If Max has a replenishing supply of stem cells, I wonder if that means she'll never age. She doesn't appear to suffer any long-term effects from the transfusions she gives Logan, nor from the implant that is apparently still within her body, though inert. It seems logical that Lydecker is somehow connected with the Red program, but it wouldn't be like him to leave Johanssen in charge of the local soldiers -- and if he was able to develop the stem cells for Manticore, I'm not sure why he'd need Max's ova. The mantra of the soldiers, however, does sound like Lydecker: "I found freedom in service," they recite as they die, and chant, "No regrets." I don't really understand the bleeding eyes, other than to make a damaged soldier look like Frankenstein's monster and Max look like Eric Draven from The Crow.

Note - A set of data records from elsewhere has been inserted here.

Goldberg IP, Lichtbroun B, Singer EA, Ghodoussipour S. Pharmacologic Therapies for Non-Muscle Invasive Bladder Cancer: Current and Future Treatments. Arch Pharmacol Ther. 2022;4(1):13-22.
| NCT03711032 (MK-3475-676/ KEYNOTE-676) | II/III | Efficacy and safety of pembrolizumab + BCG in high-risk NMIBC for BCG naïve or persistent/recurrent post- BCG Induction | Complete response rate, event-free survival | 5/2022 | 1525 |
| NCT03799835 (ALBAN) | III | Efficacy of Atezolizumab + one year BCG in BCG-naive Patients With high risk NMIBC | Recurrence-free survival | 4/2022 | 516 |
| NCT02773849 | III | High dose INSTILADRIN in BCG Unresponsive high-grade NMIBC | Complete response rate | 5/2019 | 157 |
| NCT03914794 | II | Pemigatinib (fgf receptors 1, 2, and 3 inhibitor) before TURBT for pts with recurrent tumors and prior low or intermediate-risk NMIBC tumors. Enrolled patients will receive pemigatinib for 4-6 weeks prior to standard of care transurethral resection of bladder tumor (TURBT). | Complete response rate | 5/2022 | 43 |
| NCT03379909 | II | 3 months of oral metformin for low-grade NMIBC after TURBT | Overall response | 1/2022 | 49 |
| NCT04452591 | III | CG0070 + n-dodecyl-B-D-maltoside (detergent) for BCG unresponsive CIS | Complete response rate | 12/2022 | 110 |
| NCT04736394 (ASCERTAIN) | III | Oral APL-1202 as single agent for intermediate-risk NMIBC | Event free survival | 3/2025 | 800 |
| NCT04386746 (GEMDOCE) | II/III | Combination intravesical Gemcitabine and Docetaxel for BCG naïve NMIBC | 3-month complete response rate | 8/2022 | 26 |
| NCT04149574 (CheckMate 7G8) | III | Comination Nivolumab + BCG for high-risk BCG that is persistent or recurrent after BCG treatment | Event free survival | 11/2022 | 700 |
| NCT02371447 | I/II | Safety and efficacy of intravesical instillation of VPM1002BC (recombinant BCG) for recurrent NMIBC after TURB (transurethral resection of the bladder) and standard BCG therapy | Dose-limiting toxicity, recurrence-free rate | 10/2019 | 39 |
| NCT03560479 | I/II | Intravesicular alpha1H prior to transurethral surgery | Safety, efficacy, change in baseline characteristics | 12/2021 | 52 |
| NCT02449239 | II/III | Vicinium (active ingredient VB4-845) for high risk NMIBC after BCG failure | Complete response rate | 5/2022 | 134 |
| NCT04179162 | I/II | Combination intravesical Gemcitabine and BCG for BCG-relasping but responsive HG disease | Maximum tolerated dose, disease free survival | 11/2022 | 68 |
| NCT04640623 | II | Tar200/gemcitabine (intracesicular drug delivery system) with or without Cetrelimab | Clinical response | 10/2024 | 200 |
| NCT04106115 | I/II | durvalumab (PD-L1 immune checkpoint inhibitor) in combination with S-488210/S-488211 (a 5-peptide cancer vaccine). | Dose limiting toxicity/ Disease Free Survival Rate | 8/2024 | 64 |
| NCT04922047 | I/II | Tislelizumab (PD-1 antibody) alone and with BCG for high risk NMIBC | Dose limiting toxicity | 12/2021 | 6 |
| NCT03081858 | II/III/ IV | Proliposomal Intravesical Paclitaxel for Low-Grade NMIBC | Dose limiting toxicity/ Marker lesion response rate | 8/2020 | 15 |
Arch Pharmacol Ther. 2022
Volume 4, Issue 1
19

Dark Angel is not squeamish about showing blood, but unlike The X-Files, it saves its gory shots for maximum effect. We don't see much blood when Logan puts the knife in Max's neck, but it's still utterly horrifying. We also don't see much when the axe goes through Johanssen's head, though I'm sure absolutely no one regrets it at that point. As always, there's a lot of humor -- mostly from Cindy trying to master the cold-calling patter of the insurance agency, then deciding to explain that in case of injury her bosses "will drop twenty large on whatever's left of your ass" instead. Herbal tries to speak The King's English to impress his woman, but gets over it by the end of the episode. It's not so funny anymore to hear Kendra talk about "Mr. Multiples" now that we know who he is, but maybe he really has changed...or maybe she's the dupe Max thinks she is.

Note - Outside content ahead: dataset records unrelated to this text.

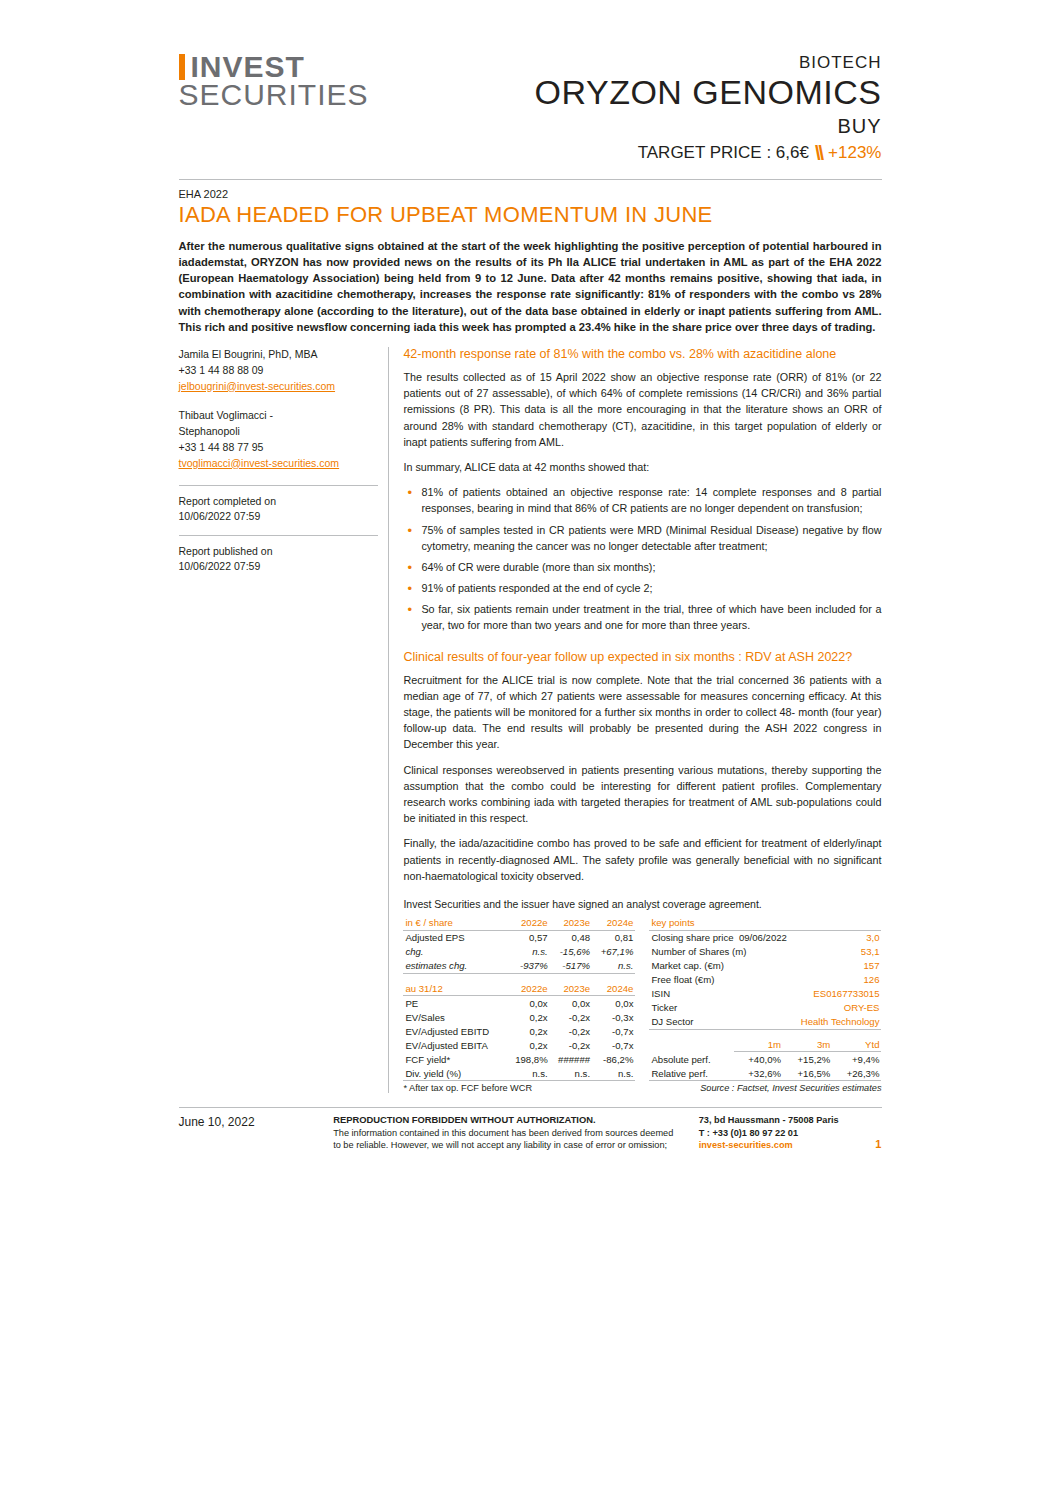INVEST
SECURITIES
BIOTECH
ORYZON GENOMICS
BUY
TARGET PRICE : 6,6€ \\ +123%
EHA 2022
IADA HEADED FOR UPBEAT MOMENTUM IN JUNE
After the numerous qualitative signs obtained at the start of the week highlighting the positive perception of potential harboured in iadademstat, ORYZON has now provided news on the results of its Ph IIa ALICE trial undertaken in AML as part of the EHA 2022 (European Haematology Association) being held from 9 to 12 June. Data after 42 months remains positive, showing that iada, in combination with azacitidine chemotherapy, increases the response rate significantly: 81% of responders with the combo vs 28% with chemotherapy alone (according to the literature), out of the data base obtained in elderly or inapt patients suffering from AML. This rich and positive newsflow concerning iada this week has prompted a 23.4% hike in the share price over three days of trading.
Jamila El Bougrini, PhD, MBA
+33 1 44 88 88 09
jelbougrini@invest-securities.com
Thibaut Voglimacci -
Stephanopoli
+33 1 44 88 77 95
tvoglimacci@invest-securities.com
Report completed on
10/06/2022 07:59
Report published on
10/06/2022 07:59
42-month response rate of 81% with the combo vs. 28% with azacitidine alone
The results collected as of 15 April 2022 show an objective response rate (ORR) of 81% (or 22 patients out of 27 assessable), of which 64% of complete remissions (14 CR/CRi) and 36% partial remissions (8 PR). This data is all the more encouraging in that the literature shows an ORR of around 28% with standard chemotherapy (CT), azacitidine, in this target population of elderly or inapt patients suffering from AML.
In summary, ALICE data at 42 months showed that:
81% of patients obtained an objective response rate: 14 complete responses and 8 partial responses, bearing in mind that 86% of CR patients are no longer dependent on transfusion;
75% of samples tested in CR patients were MRD (Minimal Residual Disease) negative by flow cytometry, meaning the cancer was no longer detectable after treatment;
64% of CR were durable (more than six months);
91% of patients responded at the end of cycle 2;
So far, six patients remain under treatment in the trial, three of which have been included for a year, two for more than two years and one for more than three years.
Clinical results of four-year follow up expected in six months : RDV at ASH 2022?
Recruitment for the ALICE trial is now complete. Note that the trial concerned 36 patients with a median age of 77, of which 27 patients were assessable for measures concerning efficacy. At this stage, the patients will be monitored for a further six months in order to collect 48- month (four year) follow-up data. The end results will probably be presented during the ASH 2022 congress in December this year.
Clinical responses wereobserved in patients presenting various mutations, thereby supporting the assumption that the combo could be interesting for different patient profiles. Complementary research works combining iada with targeted therapies for treatment of AML sub-populations could be initiated in this respect.
Finally, the iada/azacitidine combo has proved to be safe and efficient for treatment of elderly/inapt patients in recently-diagnosed AML. The safety profile was generally beneficial with no significant non-haematological toxicity observed.
Invest Securities and the issuer have signed an analyst coverage agreement.
| in € / share | 2022e | 2023e | 2024e |
| --- | --- | --- | --- |
| Adjusted EPS | 0,57 | 0,48 | 0,81 |
| chg. | n.s. | -15,6% | +67,1% |
| estimates chg. | -937% | -517% | n.s. |
| au 31/12 | 2022e | 2023e | 2024e |
| PE | 0,0x | 0,0x | 0,0x |
| EV/Sales | 0,2x | -0,2x | -0,3x |
| EV/Adjusted EBITD | 0,2x | -0,2x | -0,7x |
| EV/Adjusted EBITA | 0,2x | -0,2x | -0,7x |
| FCF yield* | 198,8% | ###### | -86,2% |
| Div. yield (%) | n.s. | n.s. | n.s. |
* After tax op. FCF before WCR
| key points | |
| --- | --- |
| Closing share price 09/06/2022 | 3,0 |
| Number of Shares (m) | 53,1 |
| Market cap. (€m) | 157 |
| Free float (€m) | 126 |
| ISIN | ES0167733015 |
| Ticker | ORY-ES |
| DJ Sector | Health Technology |
| | 1m | 3m | Ytd |
| --- | --- | --- | --- |
| Absolute perf. | +40,0% | +15,2% | +9,4% |
| Relative perf. | +32,6% | +16,5% | +26,3% |
Source : Factset, Invest Securities estimates
June 10, 2022
REPRODUCTION FORBIDDEN WITHOUT AUTHORIZATION.
The information contained in this document has been derived from sources deemed
to be reliable. However, we will not accept any liability in case of error or omission;
73, bd Haussmann - 75008 Paris
T : +33 (0)1 80 97 22 01
invest-securities.com
1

Maybe Max will be looking for a new roommate. Suddenly the sex question she thought wouldn't be arising with Logan looms a lot larger. No puns intended. It isn't only Cindy she's worried about when she says she should turn herself in before someone close to her gets hurt. Yet Logan sees only the miracle that she has saved him the use of his lower body; Max twice tells him to thank Manticore. It's a very mixed blessing.